New York’s milder bail reform, which in 2019 eliminated cash bail for most misdemeanours and non-violent offences, nonetheless became a lightning rod for Republicans in the 2022 midterm elections, with several rightwing candidates inflicting embarrassing losses on Democratic incumbents after running on a public-safety platform.

New York’s Democratic governor Kathy Hochul watered down the state’s reforms earlier this year, giving judges more discretion, after competing in a close race with a rival who blamed the abolition of cash bail for a rise in crime. New York City mayor Eric Adams, a former police officer, has hinted that he would support further rollbacks.

“We’ve seen a lot of different jurisdictions implement bail reform and it has faced some headwinds, unfortunately,” said Stephanie Wylie, counsel at the Brennan Center for Justice, a New York-based think-tank. “Bail reform often gets erroneously blamed for any crime trends, even crime trends that we might be seeing nationally.”

Crime rates have risen across America in recent years. The country registered its highest increase in homicides in modern history during the first year of the Covid pandemic, although there is some evidence of a recent decrease in major cities. Yet studies in New York, such as one by the University of Albany, have suggested that “the effect of bail reform on crime rate increases is negligible” and that recidivism rates have declined.

Opponents claim that the data gathered looks at too broad a sample, rather than focusing on the most dangerous criminals, and that a general reduction in arrests could be distorting the results of such analyses. Some argue that bail reform efforts are Trojan horse campaigns by activists looking to abolish incarceration altogether.

“We don’t want a system that treats poor people and rich people differently,” said Hannah Meyers, a fellow at conservative think-tank Manhattan Institute. But she maintained that with recent efforts to reform criminal justice “there’s just a complete unwillingness to have a conversation about all the trade-offs . . . the harm on both sides, because, of course, the bail system allows you to keep dangerous people from reoffending and keep people who have preyed on victims from preying on victims again.”

As evidence of such trade-offs, conservative news networks have seized upon cases such as Darrell Brooks Jr, who drove into a Christmas crowd in Wisconsin two weeks after being released on a $1,000 bond for another offence.

But Cook County State’s Attorney Kim Foxx, who heads the second largest prosecutor’s office in the country, covering Chicago and parts of surrounding suburbs, pointed out that a defendant’s ability to pay is unconnected to the danger they pose. The Illinois reform takes “money out of the equation in making determinations of risk”.

“People who are a threat to public safety, who may cause harm even while awaiting trial but have access to money, are people we should be concerned about,” she said. “People who are sitting in jail for long periods of time . . . because they cannot afford bail leads to far worse outcomes for all of us.”

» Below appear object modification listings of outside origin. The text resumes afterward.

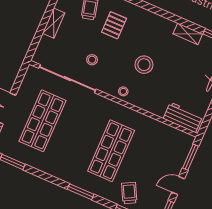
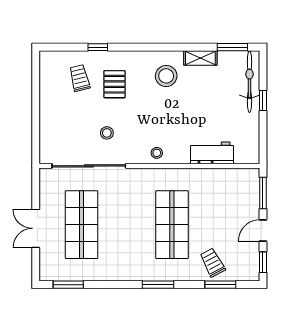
shelving: (54, 23) -> (47, 111), removed
stool: (144, 65) -> (166, 76), moved
workbench: (183, 117) -> (212, 153), moved

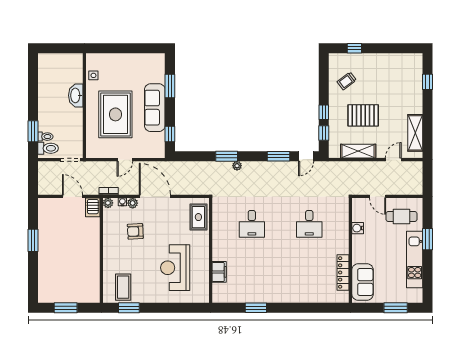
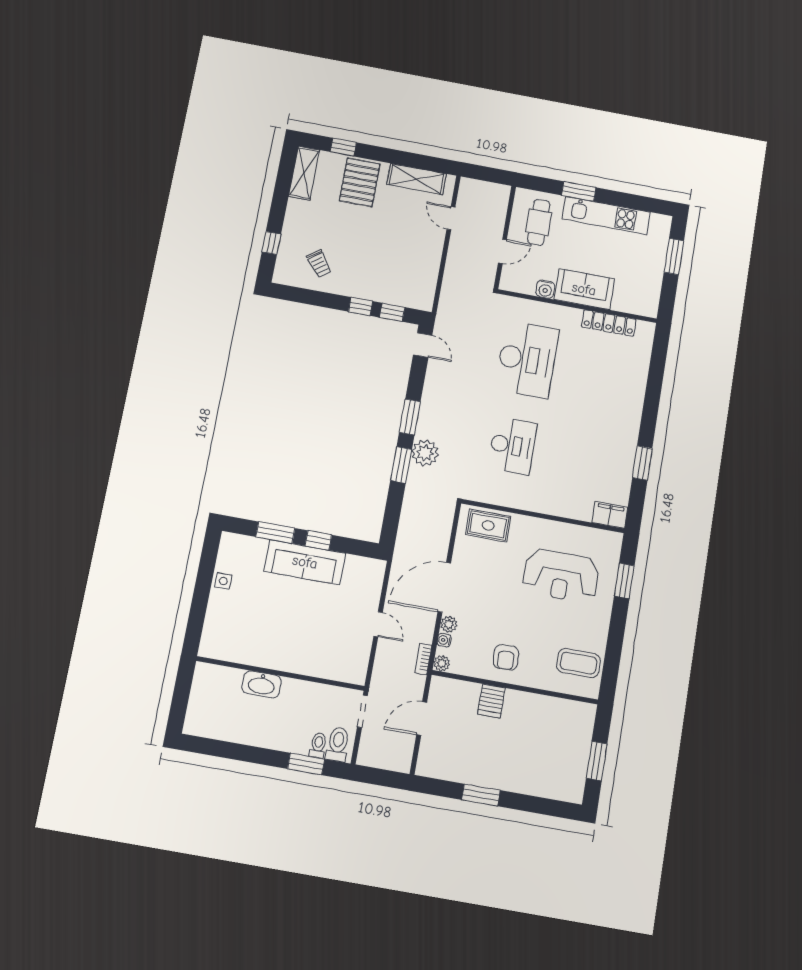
side table: (93, 75) -> (223, 581), moved
rug: (115, 114) -> (304, 626), removed
pallet: (363, 115) -> (360, 182), moved
window: (170, 134) -> (318, 540), moved
shelving: (358, 151) -> (304, 173), moved
window: (279, 156) -> (410, 417), moved
plant: (237, 166) -> (425, 453), width x1.88, depth x1.88
server rack: (93, 207) -> (491, 701), moved, turned 90
desk: (252, 224) -> (512, 446), width x1.37
desk: (309, 224) -> (527, 359), width x1.87, depth x1.30
armchair: (135, 231) -> (506, 657), moved
filing cabinet: (219, 272) -> (610, 515), moved
sofa: (363, 282) -> (584, 289), moved
window: (129, 308) -> (624, 581), moved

Pretrial detention can lead people to plead guilty to crimes they did not commit, just to go home, said Tanya Watkins, executive director of the Chicago organisation Southsiders Organized for Unity and Liberation. Those convictions can result in housing or employment discrimination, and harsher penalties for any future criminal infraction, even minor ones.

One of the worst cases involved 22-year-old Kalief Browder, who died by suicide after being incarcerated on New York’s notorious Rikers Island for three years without a trial, having been unable to post a bond.

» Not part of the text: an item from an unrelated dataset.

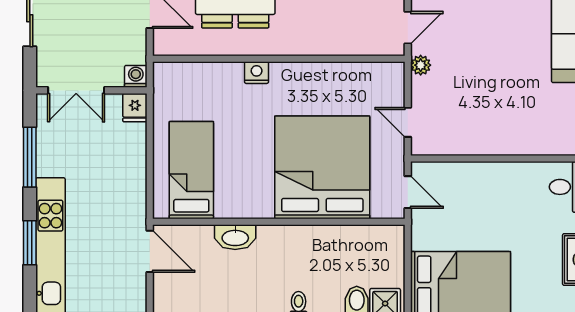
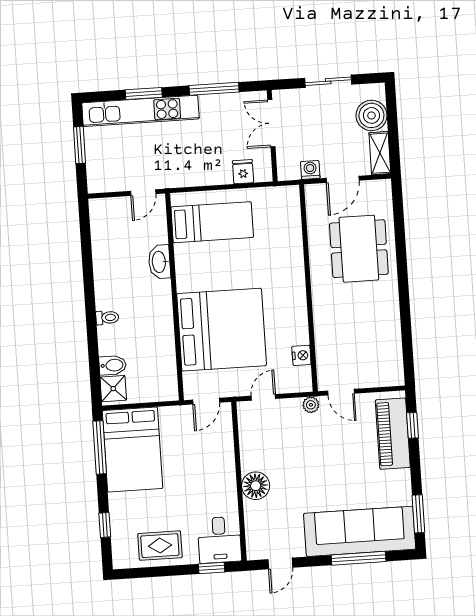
nightstand: (257, 73) -> (301, 355), moved
washing machine: (136, 76) -> (310, 170), moved, turned -90
fridge: (135, 108) -> (243, 172), moved, turned 90
floor lamp: (514, 139) -> (256, 486), added
door: (150, 251) -> (143, 193), width x0.73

Such incidents contrast with the treatment of white-collar defendants, such as FTX co-founder Sam Bankman-Fried, who was released on a $250mn bond. His bail was later revoked amid allegations that he attempted to intimidate witnesses.

But in Illinois, Foxx said she looked forward to the end of a system that disproportionately hurt poor, black and Latino families.

“We have long known that the money bail system was a dysfunctional system,” she said. “To have public policy catch up to common sense is rare, and I think that this is the culmination of that.”